Businesses in Africa’s largest oil producer, Nigeria, are turning to solar enterprises for mini-grids and equipment as diesel prices have risen due to rising global oil prices.
However, supply restrictions may hinder their capacity to profit from the trend, with some reporting that they have started to turn away consumers because they cannot satisfy demand.
A total of 12,500 MW of installed power capacity in Nigeria, Africa’s largest economy and home to more than 200 million people, is used by enterprises and civilians alike, as the country’s national grid can only supply 4,000 megawatts (MW) at peak times.
In the absence of government subsidies, the price of diesel has nearly tripled to 800 nairas ($1.93) per liter. The majority of this rise can be traced back to Russia’s invasion of Ukraine in April of this year.
It is estimated that Nigeria consumes $22 billion a year on fuel for generators, according to the Nigerian Energy Commission.
Solar power adoption is anticipated to be below 2%, and some businesses believe it is impractical for large-scale application, industry officials claimed.

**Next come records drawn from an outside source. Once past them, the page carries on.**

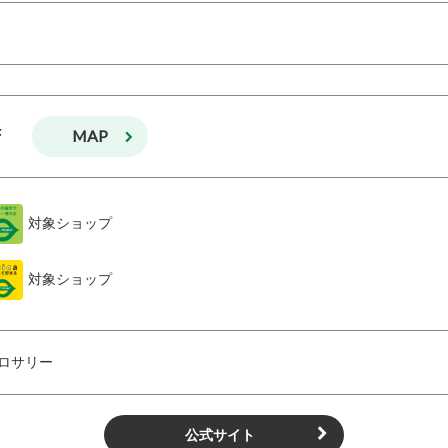
MAP
F
対象ショップ
対象ショップ
ロサリー
公式サイト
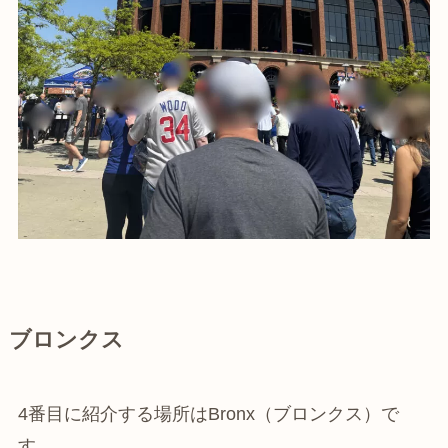
ブロンクス
4番目に紹介する場所はBronx（ブロンクス）で
す。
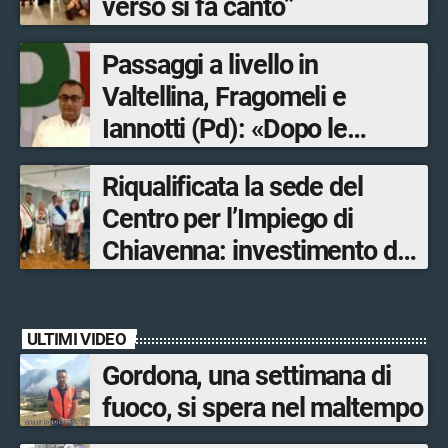
verso si fa canto”
Passaggi a livello in
Valtellina, Fragomeli e
Iannotti (Pd): «Dopo le
Olimpiadi solo un terzo delle
Riqualificata la sede del
opere sostitutive sarà
Centro per l’Impiego di
ultimato entro il 2026»
Chiavenna: investimento da
quasi 250mila euro
ULTIMI VIDEO
Gordona, una settimana di
fuoco, si spera nel maltempo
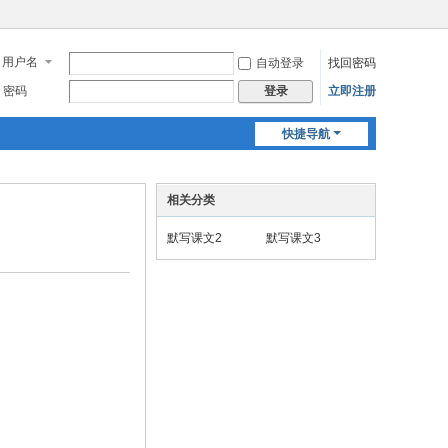
用户名
自动登录
找回密码
密码
立即注册
登录
快捷导航
相关分类
默写课文2
默写课文3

Daystar Power Chief Commercial Officer, Victor Ezenwoko, made the statement, “There has been an increased growth in demand (for solar), I think really driven by the spike in diesel prices this year.”
To put that in perspective, the average installed photovoltaic solar panel in Nigeria is only 1 watts, whereas, in other rising economies like South Africa, the average is 8 watts. According to the CEO of Rensource Energy, Prince Ojeabulu, as energy costs rise, businesses are being forced to actively investigate solar as a clean source of energy.

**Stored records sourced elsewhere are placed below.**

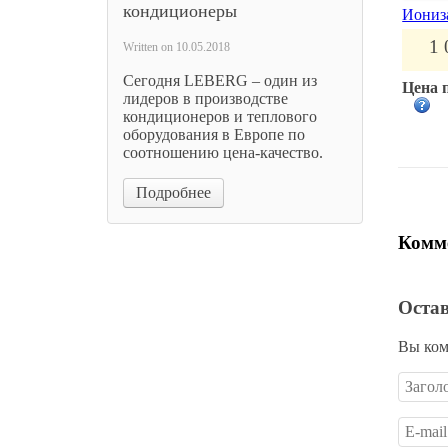
кондиционеры
Иониза
1 
Written on
10.05.2018
Сегодня LEBERG – один из
Цена 
лидеров в производстве
кондиционеров и теплового
оборудования в Европе по
соотношению цена-качество.
Подробнее
Комме
Оста
Вы ком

“By the end of the year, going by the trend that we see so far, we should have 12 MW of solar installations operational across Nigeria, or even more,” he added. Rensource had less than one megawatt of solar panels deployed by 2021, but it is presently building six megawatts of new facilities.
Solar mini-grids allowed for industrial usage have increased this year, according to a Ministry of Power spokesman, who did not provide further information.

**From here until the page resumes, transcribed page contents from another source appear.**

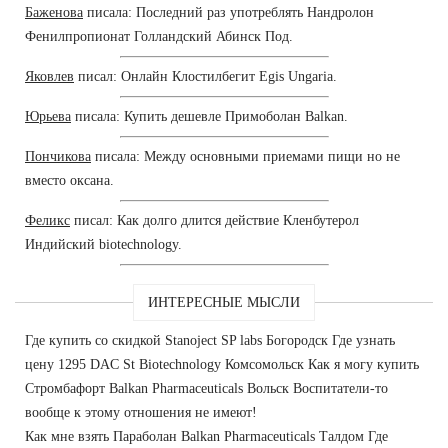
Баженова
писала: Последний раз употреблять Нандролон
Фенилпропионат Голландский Абинск Под.
Яковлев
писал: Онлайн Клостилбегит Egis Ungaria.
Юрьева
писала: Купить дешевле Примоболан Balkan.
Пончикова
писала: Между основными приемами пищи но не
вместо оксана.
Феликс
писал: Как долго длится действие Кленбутерол
Индийский biotechnology.
ИНТЕРЕСНЫЕ МЫСЛИ
Где купить со скидкой Stanoject SP labs Богородск Где узнать
цену 1295 DAC St Biotechnology Комсомольск Как я могу купить
Стромбафорт Balkan Pharmaceuticals Вольск Воспитатели-то
вообще к этому отношения не имеют!
Как мне взять Параболан Balkan Pharmaceuticals Талдом Где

Optimism for development is being scuppered by supply chain interruptions caused by COVID-19 lockdowns in China this year and the ongoing conflict in Ukraine. Some equipment’s delivery periods have increased from three months to nine months.
There has been a lack of local financing, but money from international financial institutions is pouring in to support green energy enterprises.
According to Arnergy Solar’s Vice President of Strategy and Business Operations, Sinmi Akinsanmi, demand has been so high that the company has already completed more connections in the first half of 2022 than it did in the entire previous year.